Hepatitis C Can Be Cured in Canada, But This Life-Saving Drug Is Outrageously Expensive

It is “insane” that Canada continues to see a rise in transmissions of Hepatitis C, despite the fact that there is a cure, say health researchers.

But thanks to political inaction, and the prohibitive cost of the live-saving drugs, Canadians continue to contract the life-threatening virus.

By official estimates, the population carrying Hepatitis C in Canada is around 250,000, but experts speculate this number is tens to hundreds of thousands higher due to poor tracking of and testing for the virus. In America, the virus results in more deaths every year than HIV. And while Canada’s range of Hepatitis C cases sits in the ballpark for most advanced nations, the disease is still ravaging the Canadian drug community.

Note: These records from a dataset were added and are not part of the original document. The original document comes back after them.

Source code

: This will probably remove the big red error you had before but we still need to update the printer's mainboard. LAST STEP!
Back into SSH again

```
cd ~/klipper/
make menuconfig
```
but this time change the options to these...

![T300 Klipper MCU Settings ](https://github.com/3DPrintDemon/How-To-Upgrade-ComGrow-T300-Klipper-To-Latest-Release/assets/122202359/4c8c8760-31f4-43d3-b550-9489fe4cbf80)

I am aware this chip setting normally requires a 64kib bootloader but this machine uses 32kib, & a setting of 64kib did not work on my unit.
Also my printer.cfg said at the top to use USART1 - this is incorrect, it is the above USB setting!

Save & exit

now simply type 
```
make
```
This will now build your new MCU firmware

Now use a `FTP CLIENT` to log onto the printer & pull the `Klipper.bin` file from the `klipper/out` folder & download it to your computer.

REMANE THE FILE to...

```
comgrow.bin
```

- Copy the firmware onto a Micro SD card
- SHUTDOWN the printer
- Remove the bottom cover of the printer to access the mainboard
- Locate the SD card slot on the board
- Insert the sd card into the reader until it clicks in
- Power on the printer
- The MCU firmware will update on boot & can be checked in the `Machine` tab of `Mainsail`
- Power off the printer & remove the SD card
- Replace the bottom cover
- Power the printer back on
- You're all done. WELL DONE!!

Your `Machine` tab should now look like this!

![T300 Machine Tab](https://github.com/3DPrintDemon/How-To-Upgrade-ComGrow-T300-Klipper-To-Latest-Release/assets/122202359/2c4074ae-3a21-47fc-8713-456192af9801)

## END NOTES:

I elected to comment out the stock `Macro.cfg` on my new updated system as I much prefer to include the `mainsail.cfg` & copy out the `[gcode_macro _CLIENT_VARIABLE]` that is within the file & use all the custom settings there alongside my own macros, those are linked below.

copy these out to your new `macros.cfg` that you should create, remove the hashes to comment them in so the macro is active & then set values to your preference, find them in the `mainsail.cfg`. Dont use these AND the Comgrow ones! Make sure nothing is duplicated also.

It’s currently hard to figure out just how many die from Hepatitis C – Canadian mortality statistics haven’t been published since 2007, when 487 people died from virus. The problem with narrowing down deaths, however, is that the disease goes undiagnosed so often that its effects, including liver damage and overall deterioration of a person’s health, can be, what experts call, a “silent killer.”

In Canada, the virus disproportionately affects intravenous drug users. By 2011 estimates, around 66 percent of all current, and 28.5 percent of former injectable drug users tested positive for the virus. In some areas, that number is much higher: for example, when Insite, North America’s only safe injection site, first opened in Vancouver’s Downtown Eastside in 2003, 88 percent of its visitors tested positive for Hepatitis C.